Government to raise awareness of organ donation change

Under the current system, organs can only be collected from people who had volunteered to be donors.

Government to raise awareness of organ donation change Getty Images

The Scottish Government is raising awareness of an upcoming change to organ donation laws.

Under the current system, organs can only be collected from people who had volunteered to be donors, or with their family’s permission, but a change to regulations later this year will create an opt-out register instead of an opt-in one.

From March 26, adults who die in circumstances where they can donate will be considered donors unless they have expressly said they do not want to be involved or if a family member intervenes.

A new leaflet will be distributed across Scotland from Monday, explaining the new system and how to opt out.

The change has been backed by 40-year-old Luke Ripley, an aeronautical engineer in the Royal Air Force who received a heart transplant after being diagnosed with dilated cardiomyopathy three days before his 39th birthday.

“I’m glad to hear the law is changing. In my opinion it’s always needed to be an opt-out system.
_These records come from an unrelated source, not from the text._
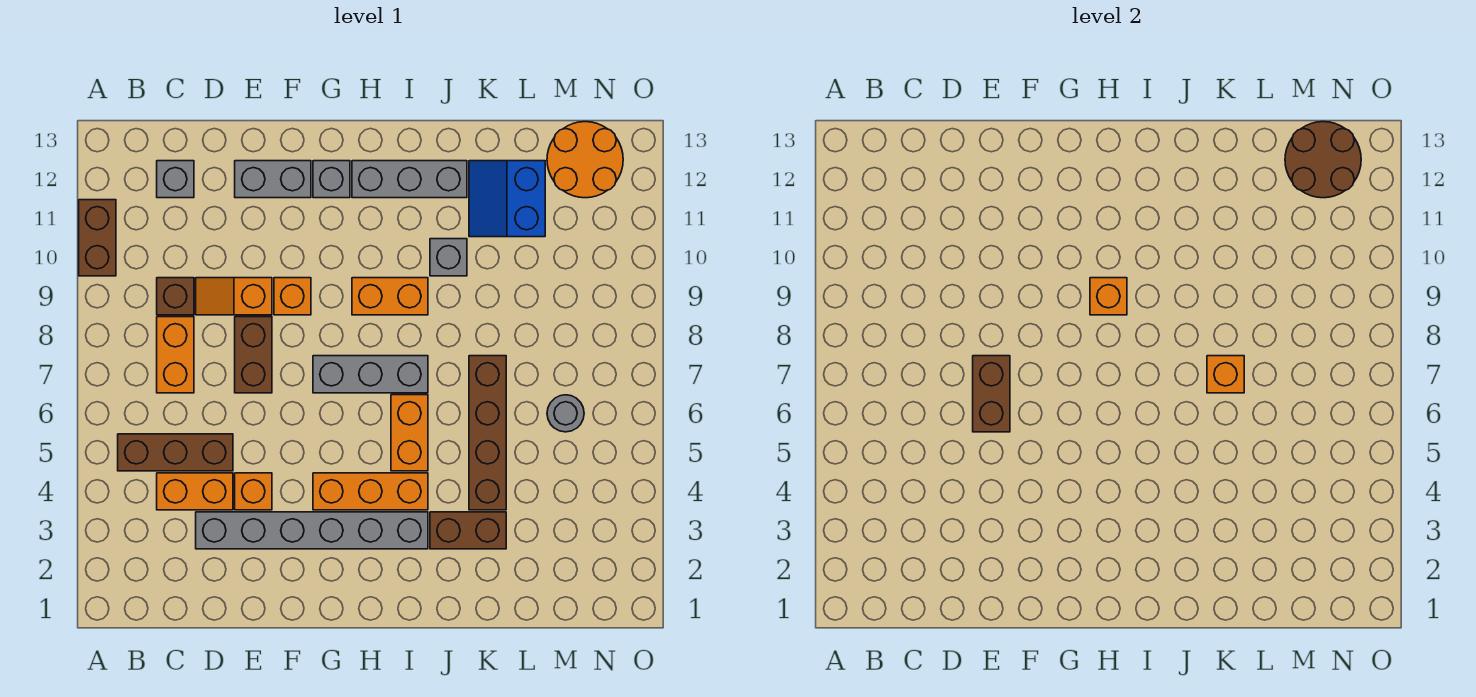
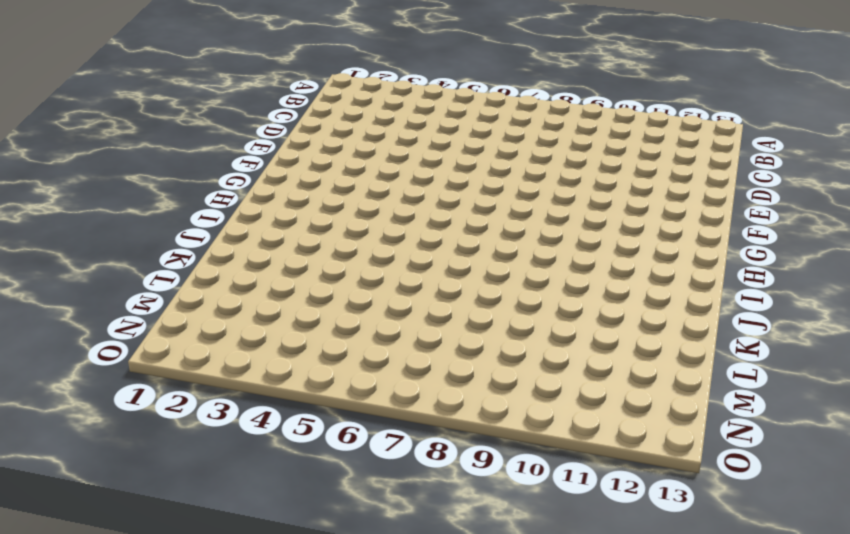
none -> brown brick A10:A11 level 1
none -> brown brick B5:D5 level 1
none -> orange brick C4:D4 level 1

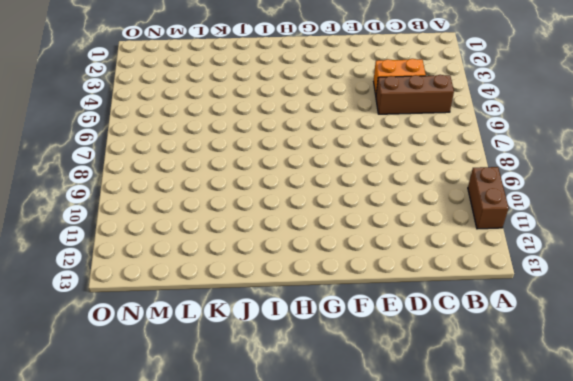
none -> orange brick C7:C8 level 1
none -> brown brick C9 level 1
none -> grey brick C12 level 1

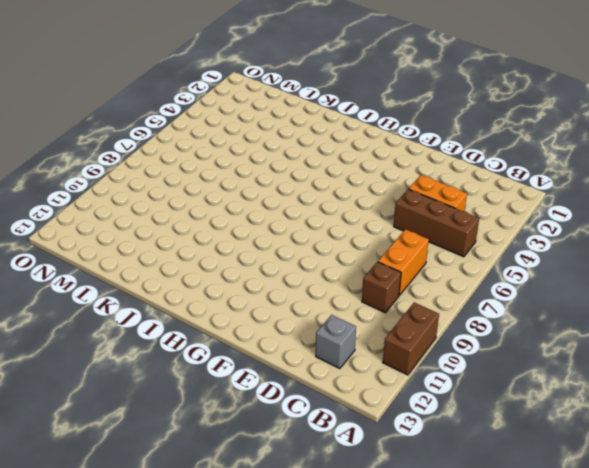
none -> grey brick D3:I3 level 1
none -> orange slope D9:E9 level 1 top E
none -> orange brick E4 level 1

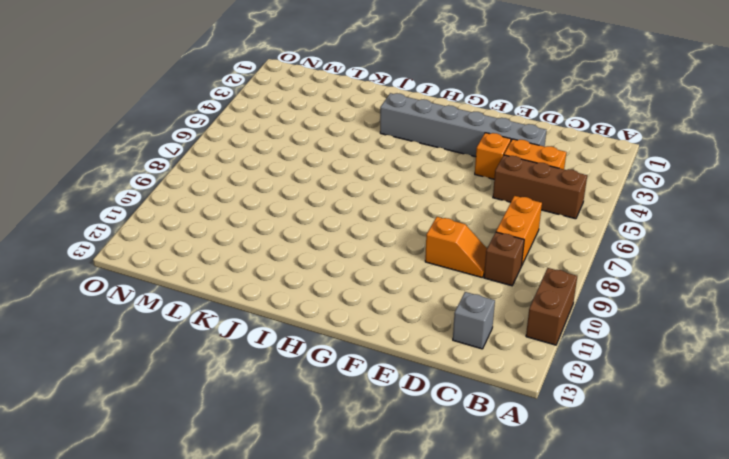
none -> brown brick E7:E8 level 1
none -> grey brick E12:F12 level 1
none -> orange brick F9 level 1

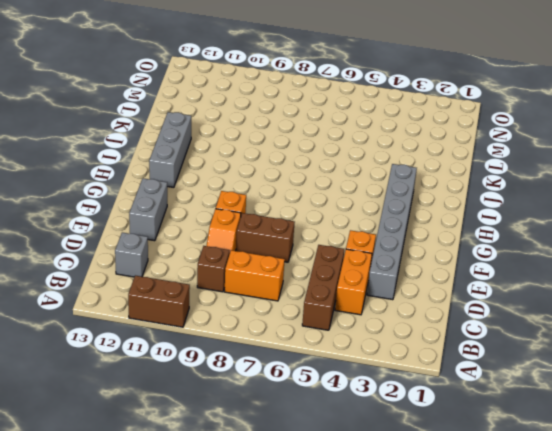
none -> orange brick G4:I4 level 1
none -> grey brick G7:I7 level 1
none -> grey brick G12 level 1

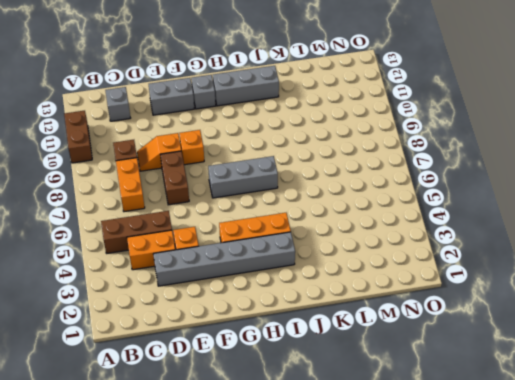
none -> orange brick H9:I9 level 1
none -> orange brick I5:I6 level 1
none -> brown brick J3:K3 level 1

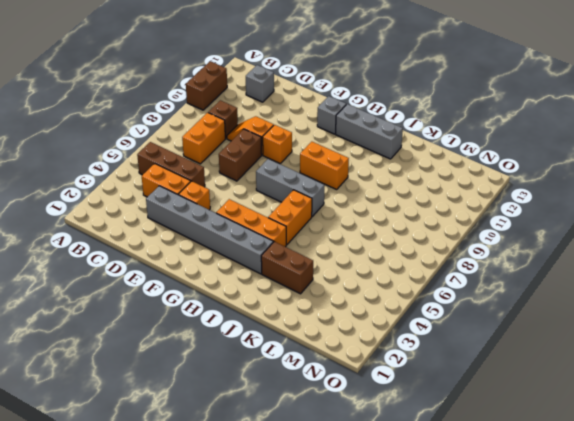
none -> grey brick E12:F12 level 1
none -> grey brick J10 level 1
none -> brown brick K4:K7 level 1

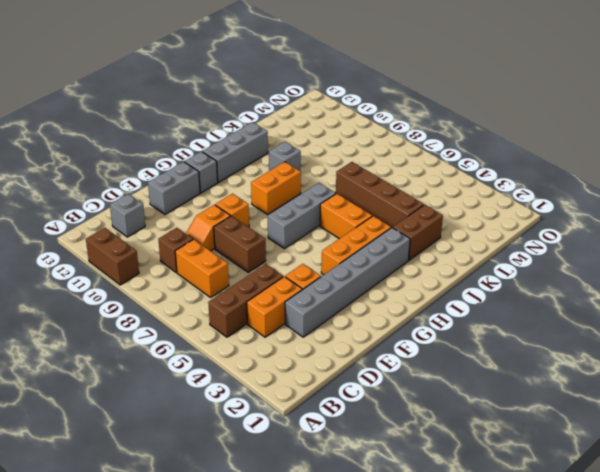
none -> blue slope K11:L12 level 1 top L
none -> grey round brick M6 level 1
none -> orange round brick M12:N13 level 1

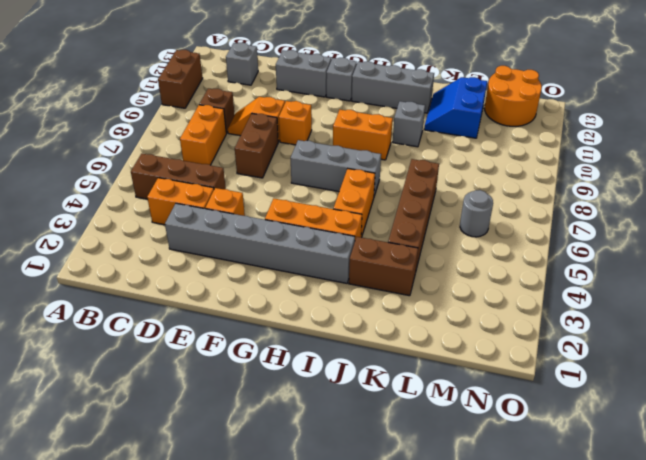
none -> brown brick E6:E7 level 2
none -> orange brick H9 level 2
none -> orange brick K7 level 2

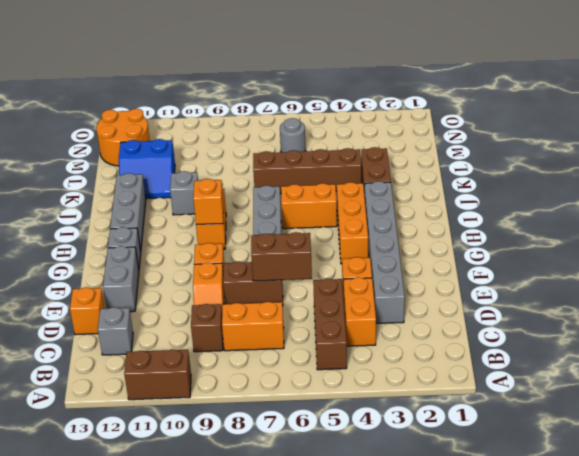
orange brick D13 level 1 -> orange brick K7 level 2
none -> brown round brick M12:N13 level 2

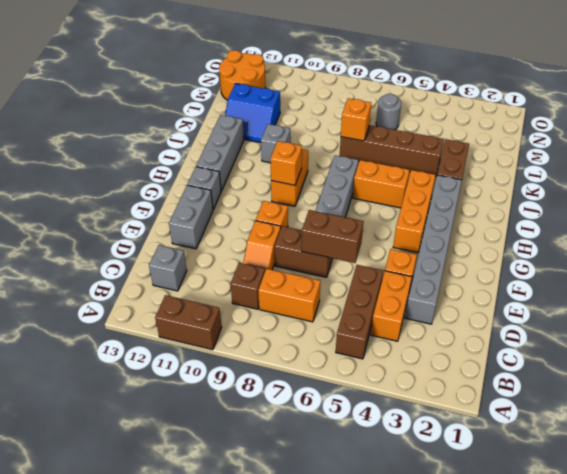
none -> brown round brick M12:N13 level 2

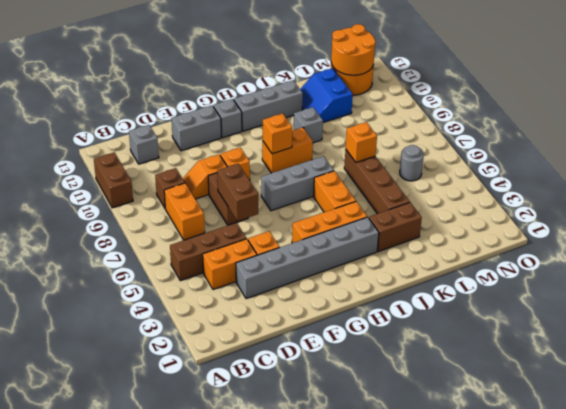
orange round brick M12:N13 level 2 -> brown round brick M12:N13 level 2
I have always been registered as a donor, and I have since used my experience to raise awareness particularly within the forces,” he said.

“Everyone in my unit has now signed up to be a donor, as they realise this can happen to anyone at any time.

“It’s important to respect that everyone has a choice, but I would urge everyone to look at the impact organ and tissue donation can have on people’s lives.”

With only 1% of people in Scotland dying in circumstances where they would be able to donate their organs, public health minister Mairi Gougeon said every opportunity was “very precious”.

“We want everyone in Scotland to understand what this change means for them and to have the right information so that they can make their choice and I would urge all members of the household aged 16 or over to take the time to read the leaflet,” she said.

“Donation remains a personal decision and we’re encouraging people to make the choice that’s right for them – whether that’s to be a donor or not.”

She added: “Under the opt-out system, families of potential donors will always be consulted to check what their loved one’s latest views on donation were.

“So, whatever you decide, as well as recording it on the NHS Organ Donor Register you should also tell those close to you about your donation decision to help ensure that it is honoured.”